:: Entries from a data source ::
= = = =
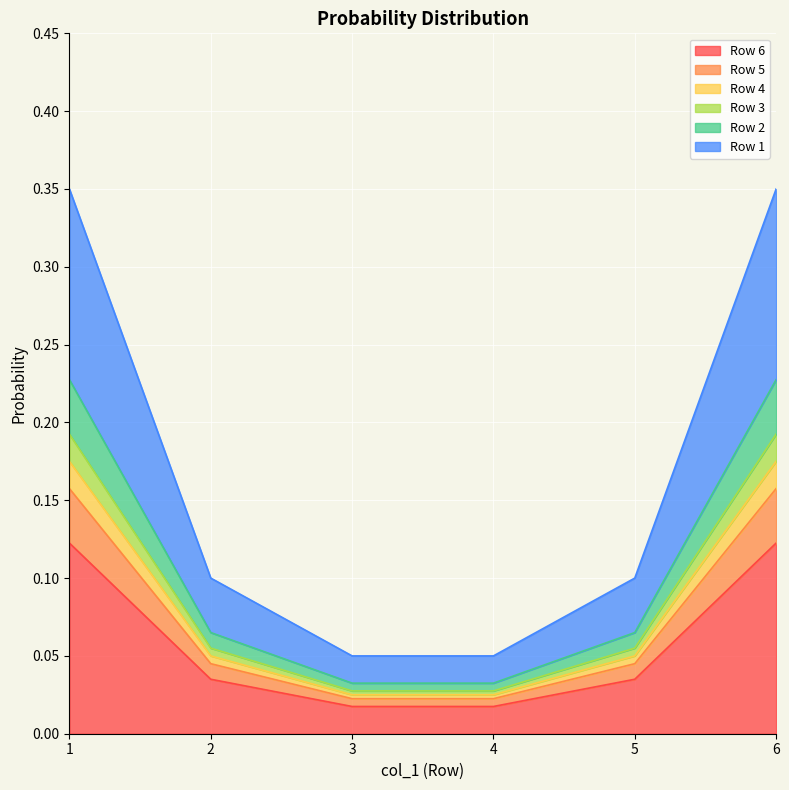

How many data points does each series have?

6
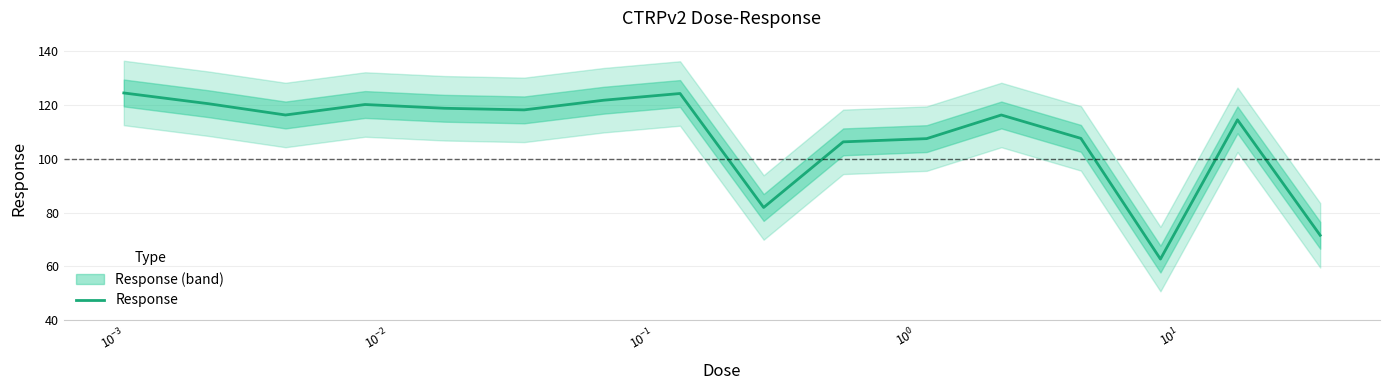

What is the minimum value for Response?

62.7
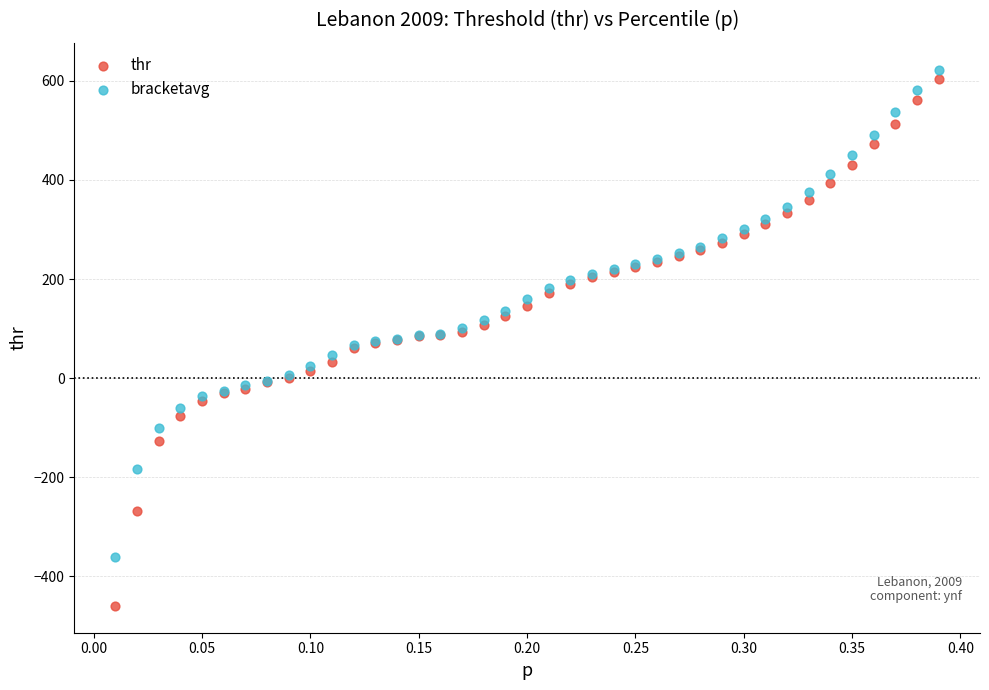

What is the X range (max minus min) for the scatter plot?

0.4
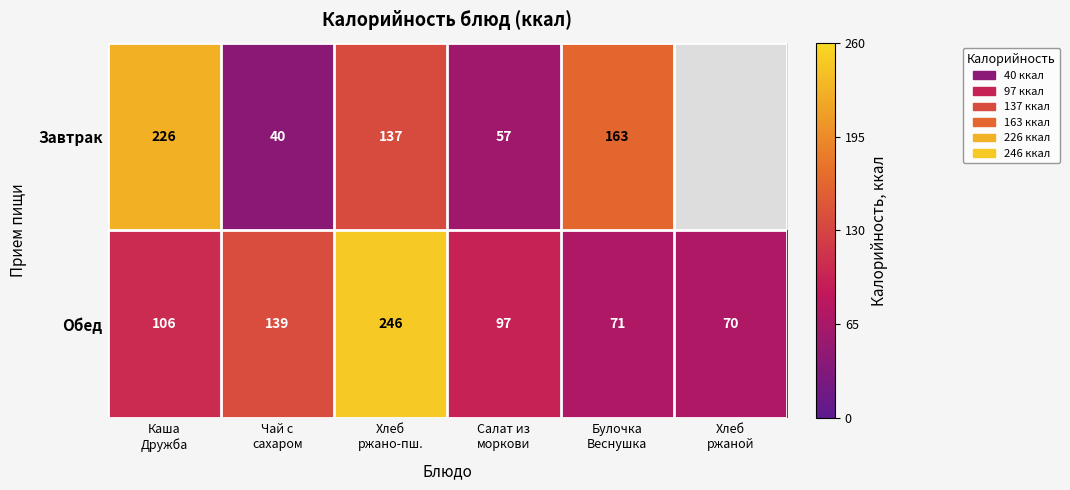

What is the highest value of the Обед series?

246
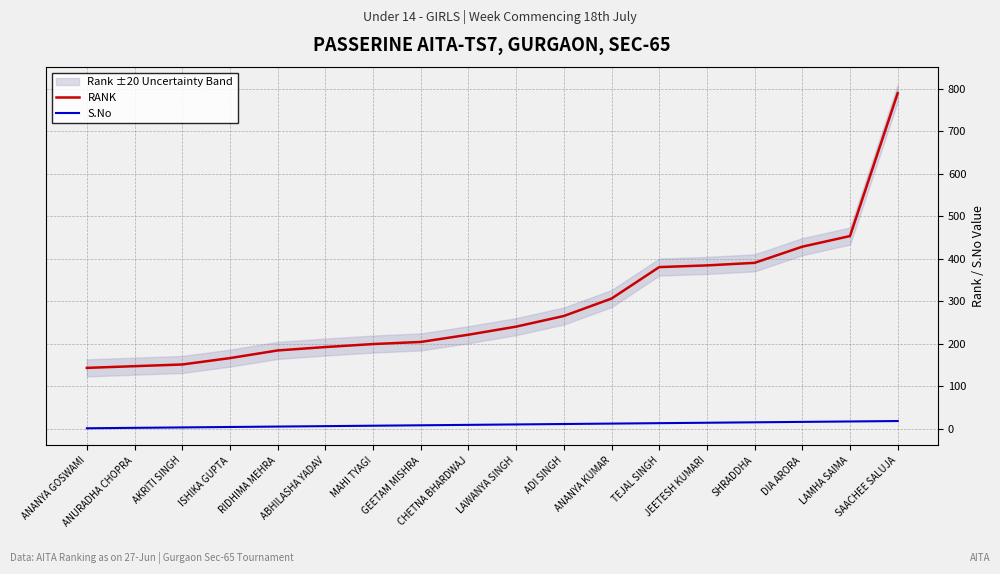

List the series in order of their peak value, highest first.

RANK, S.No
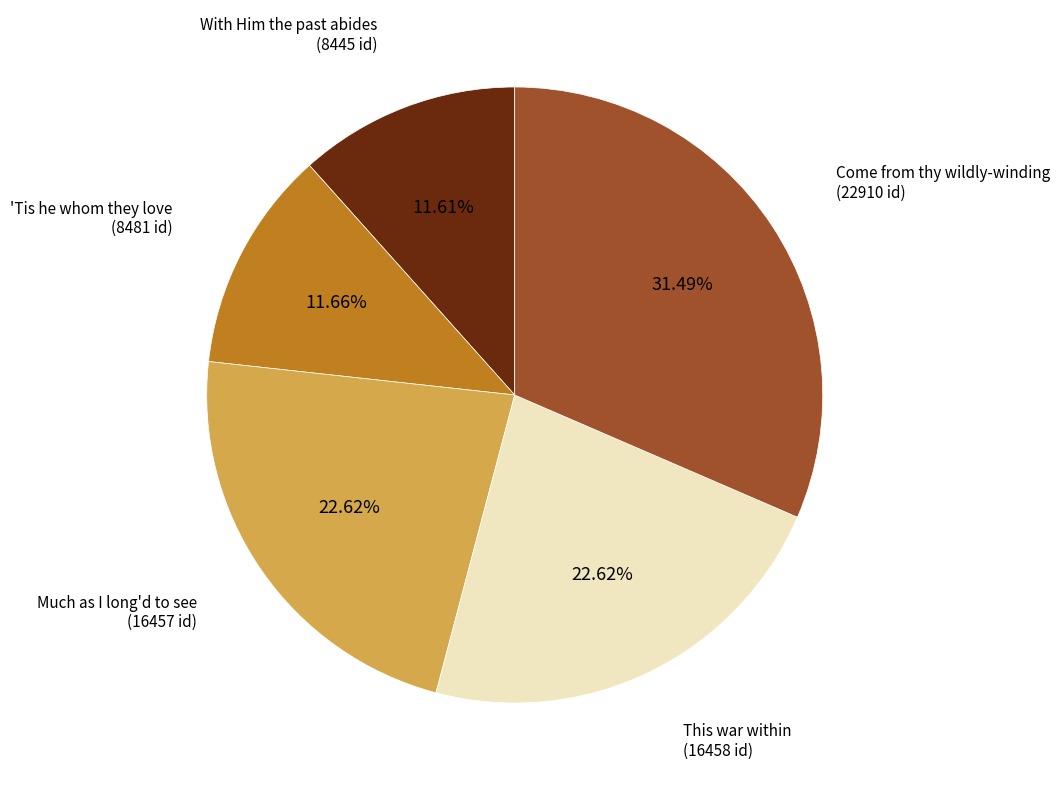

Is there a majority slice in this chart?

No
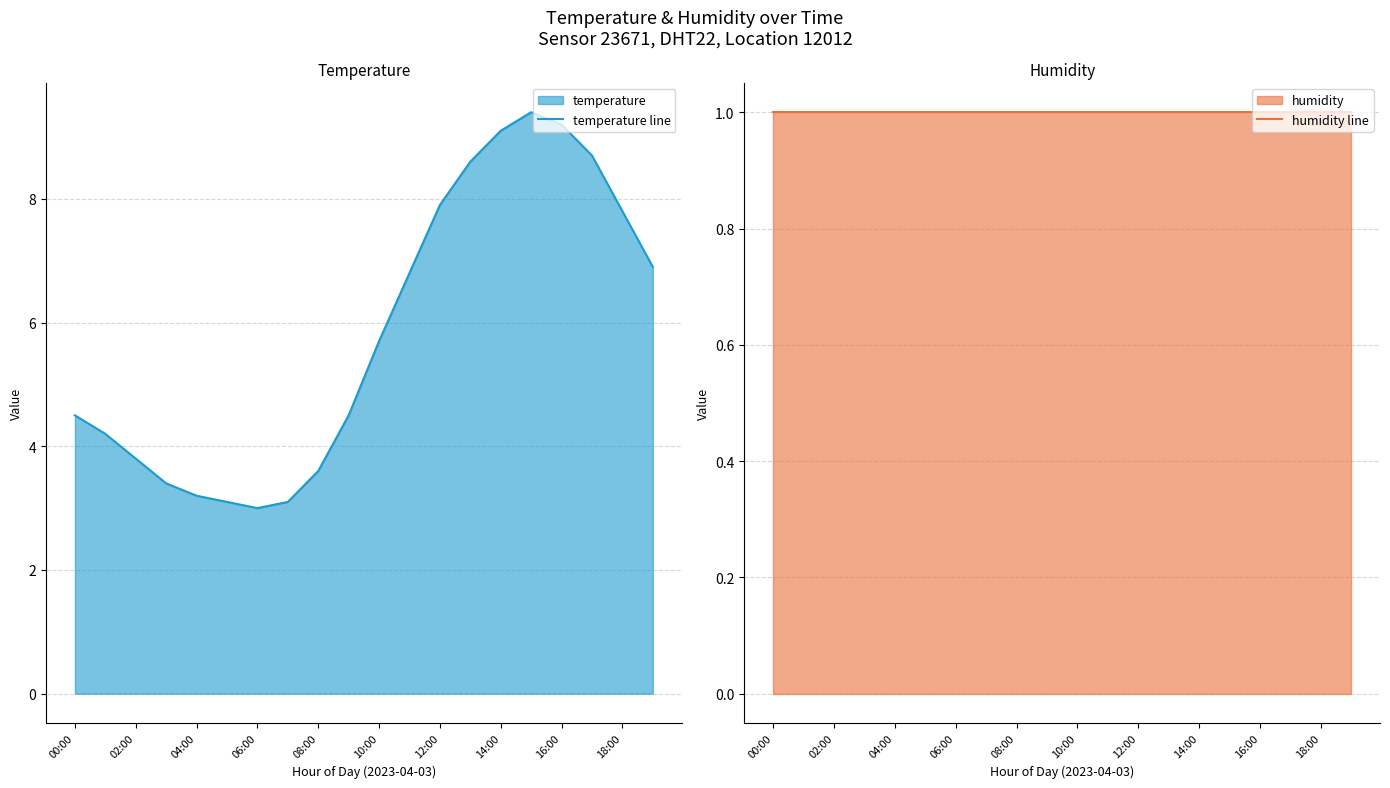

Is it true that temperature line equals 7.8 at 18:00?

True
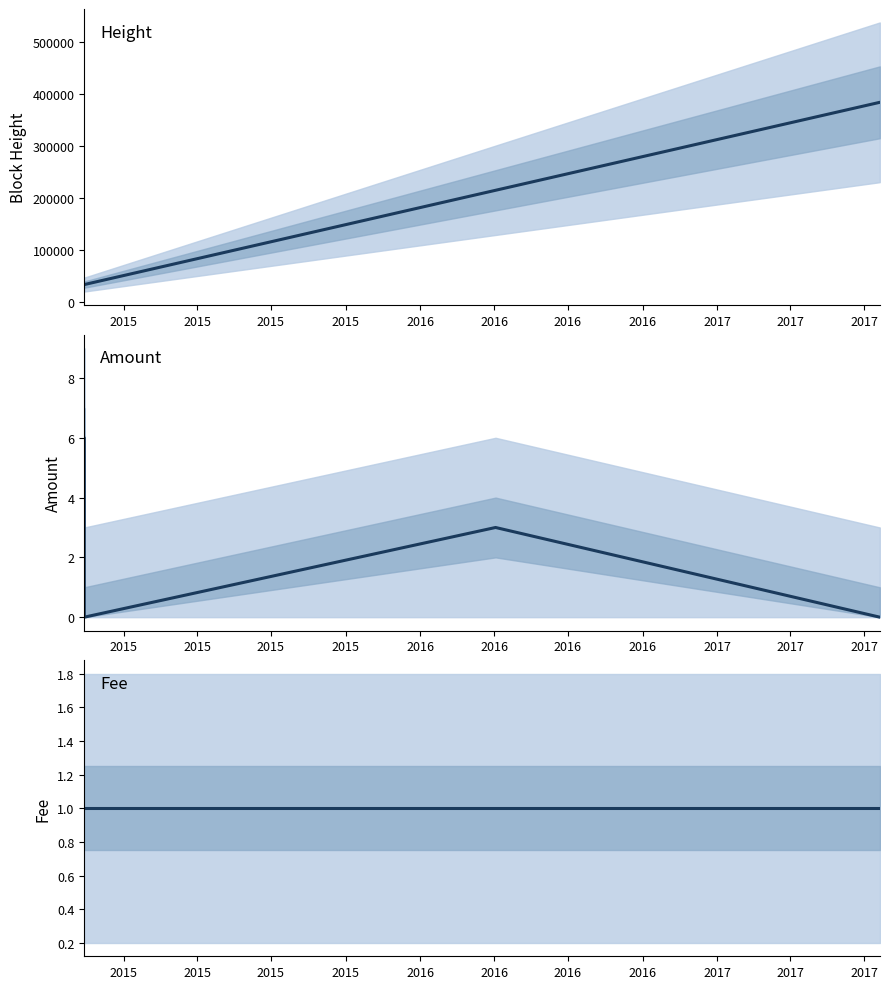

Which category has the lowest value across all series?

2015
= = = =
:: Task instructions ::
Copy every line of the material above word for word, leaving out the pictures.

:: Written response ::
How many data points does each series have?

6

What is the minimum value for Response?

62.7

What is the X range (max minus min) for the scatter plot?

0.4

What is the highest value of the Обед series?

246

List the series in order of their peak value, highest first.

RANK, S.No

Is there a majority slice in this chart?

No

Is it true that temperature line equals 7.8 at 18:00?

True

Which category has the lowest value across all series?

2015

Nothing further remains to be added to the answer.